◆ What you should do: Nothing in the data may be altered; restate all of it exactly.

- Opening Delimiter -

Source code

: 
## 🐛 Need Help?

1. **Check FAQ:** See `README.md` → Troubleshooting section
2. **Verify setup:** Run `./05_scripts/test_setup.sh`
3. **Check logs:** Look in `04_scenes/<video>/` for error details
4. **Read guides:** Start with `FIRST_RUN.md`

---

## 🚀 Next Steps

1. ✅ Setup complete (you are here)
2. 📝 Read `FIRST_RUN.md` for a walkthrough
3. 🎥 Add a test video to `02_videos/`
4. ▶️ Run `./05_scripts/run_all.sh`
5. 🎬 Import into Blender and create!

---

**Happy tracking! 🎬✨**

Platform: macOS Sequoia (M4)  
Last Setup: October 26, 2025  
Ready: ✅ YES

- Closing Delimiter -

◆ Output below:
Source code

: 
## 🐛 Need Help?

1. **Check FAQ:** See `README.md` → Troubleshooting section
2. **Verify setup:** Run `./05_scripts/test_setup.sh`
3. **Check logs:** Look in `04_scenes/<video>/` for error details
4. **Read guides:** Start with `FIRST_RUN.md`

---

## 🚀 Next Steps

1. ✅ Setup complete (you are here)
2. 📝 Read `FIRST_RUN.md` for a walkthrough
3. 🎥 Add a test video to `02_videos/`
4. ▶️ Run `./05_scripts/run_all.sh`
5. 🎬 Import into Blender and create!

---

**Happy tracking! 🎬✨**

Platform: macOS Sequoia (M4)  
Last Setup: October 26, 2025  
Ready: ✅ YES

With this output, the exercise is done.